- _Material provided_:
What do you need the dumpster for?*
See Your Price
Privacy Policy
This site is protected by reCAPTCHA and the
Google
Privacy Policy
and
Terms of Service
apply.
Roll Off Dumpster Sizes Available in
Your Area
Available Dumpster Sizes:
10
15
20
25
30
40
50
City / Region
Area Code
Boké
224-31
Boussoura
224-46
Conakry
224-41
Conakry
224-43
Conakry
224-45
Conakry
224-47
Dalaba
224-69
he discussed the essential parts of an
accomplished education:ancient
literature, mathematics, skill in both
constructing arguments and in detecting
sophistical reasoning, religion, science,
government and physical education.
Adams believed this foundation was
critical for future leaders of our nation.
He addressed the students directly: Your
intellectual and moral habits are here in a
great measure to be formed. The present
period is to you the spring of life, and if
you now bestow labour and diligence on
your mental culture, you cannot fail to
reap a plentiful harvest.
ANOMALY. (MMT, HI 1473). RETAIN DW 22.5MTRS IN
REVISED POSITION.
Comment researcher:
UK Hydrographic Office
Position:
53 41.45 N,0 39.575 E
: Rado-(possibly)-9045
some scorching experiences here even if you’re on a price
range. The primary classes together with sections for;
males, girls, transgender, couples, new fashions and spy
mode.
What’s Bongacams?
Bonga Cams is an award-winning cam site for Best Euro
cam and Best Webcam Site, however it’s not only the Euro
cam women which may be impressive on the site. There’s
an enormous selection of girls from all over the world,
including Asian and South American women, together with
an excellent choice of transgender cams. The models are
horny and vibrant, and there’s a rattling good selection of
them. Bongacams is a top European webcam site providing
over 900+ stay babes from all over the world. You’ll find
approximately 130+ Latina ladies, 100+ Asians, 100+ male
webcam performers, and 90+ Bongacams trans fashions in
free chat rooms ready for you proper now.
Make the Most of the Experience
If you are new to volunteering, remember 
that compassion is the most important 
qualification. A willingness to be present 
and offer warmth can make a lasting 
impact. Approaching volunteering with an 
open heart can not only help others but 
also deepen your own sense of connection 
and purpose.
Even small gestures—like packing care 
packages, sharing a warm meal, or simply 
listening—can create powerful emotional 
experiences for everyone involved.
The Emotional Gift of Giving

- _Your assignment_: Return every line of the data above word for word, in the same order and with the same line breaks.

- _Response area_:
What do you need the dumpster for?*
See Your Price
Privacy Policy
This site is protected by reCAPTCHA and the
Google
Privacy Policy
and
Terms of Service
apply.
Roll Off Dumpster Sizes Available in
Your Area
Available Dumpster Sizes:
10
15
20
25
30
40
50
City / Region
Area Code
Boké
224-31
Boussoura
224-46
Conakry
224-41
Conakry
224-43
Conakry
224-45
Conakry
224-47
Dalaba
224-69
he discussed the essential parts of an
accomplished education:ancient
literature, mathematics, skill in both
constructing arguments and in detecting
sophistical reasoning, religion, science,
government and physical education.
Adams believed this foundation was
critical for future leaders of our nation.
He addressed the students directly: Your
intellectual and moral habits are here in a
great measure to be formed. The present
period is to you the spring of life, and if
you now bestow labour and diligence on
your mental culture, you cannot fail to
reap a plentiful harvest.
ANOMALY. (MMT, HI 1473). RETAIN DW 22.5MTRS IN
REVISED POSITION.
Comment researcher:
UK Hydrographic Office
Position:
53 41.45 N,0 39.575 E
: Rado-(possibly)-9045
some scorching experiences here even if you’re on a price
range. The primary classes together with sections for;
males, girls, transgender, couples, new fashions and spy
mode.
What’s Bongacams?
Bonga Cams is an award-winning cam site for Best Euro
cam and Best Webcam Site, however it’s not only the Euro
cam women which may be impressive on the site. There’s
an enormous selection of girls from all over the world,
including Asian and South American women, together with
an excellent choice of transgender cams. The models are
horny and vibrant, and there’s a rattling good selection of
them. Bongacams is a top European webcam site providing
over 900+ stay babes from all over the world. You’ll find
approximately 130+ Latina ladies, 100+ Asians, 100+ male
webcam performers, and 90+ Bongacams trans fashions in
free chat rooms ready for you proper now.
Make the Most of the Experience
If you are new to volunteering, remember 
that compassion is the most important 
qualification. A willingness to be present 
and offer warmth can make a lasting 
impact. Approaching volunteering with an 
open heart can not only help others but 
also deepen your own sense of connection 
and purpose.
Even small gestures—like packing care 
packages, sharing a warm meal, or simply 
listening—can create powerful emotional 
experiences for everyone involved.
The Emotional Gift of Giving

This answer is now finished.